TIP: Cycling is not just pushing with the pedal but also about pulling. You push down and as you reach the bottom of the pedal stroke you need to drop your heal, pull back and then lift. By doing this, you will not only generate more power with each revolution of the pedal but you will also fire muscles that get neglected when running. If you are struggling to grasp the technique, we recommend to clients that they should pretend they are wiping dog dirt off the bottom of the shoe… can you imagine it? Remember, pedal in circles, use all 360 degrees of the pedal stroke.
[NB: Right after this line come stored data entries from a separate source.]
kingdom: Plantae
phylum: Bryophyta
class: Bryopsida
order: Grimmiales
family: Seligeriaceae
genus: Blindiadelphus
See this You Tube clip by the ©GlobalCyclingNetwork
HEART RATE or RPE
Heart rate and monitoring heart rate while exercising has been used for years as a way of keeping training honest. It’s important at this stage that your ‘cycle effort’ should feel no harder than your ‘run effort.’ If in doubt, use a HRM to monitor your easy run HRM and cycling HRM. Please be aware that you can expect a slightly different HR on a bike in relation to running. A drift of 5bpm =/- is normal, but you will need to keep an eye on this. We are all unique.
If a HRM intimidates you, use RPE (Rate of Perceived Exertion). RPE is a great way to monitor your effort based on your own personal experiences as an athlete. I use a scale of 1-10. 1 being asleep, 10 being passed out on the finish line exhausted. For the purposes of a recovery run or cycle, I would be looking at an RPE of 4 or 5.
There is no magic formula to doing a great bike ride and at this stage of CYCLING for RUNNERS; you should embrace the bike as a break. Something new. An adventure that may well lead to something new and as we keep saying; it will definitely make you a better runner!
We recommend you apply SESSION-1 for 1-month cycling once or twice a week to allow adaptation to take place.
In Article 4 we will discuss cycling indoors and using either a Spin Bike at the gym or using a Turbo Trainer in your home.
Article 5 will provide you with SESSION-2 and we will discuss winter apparel.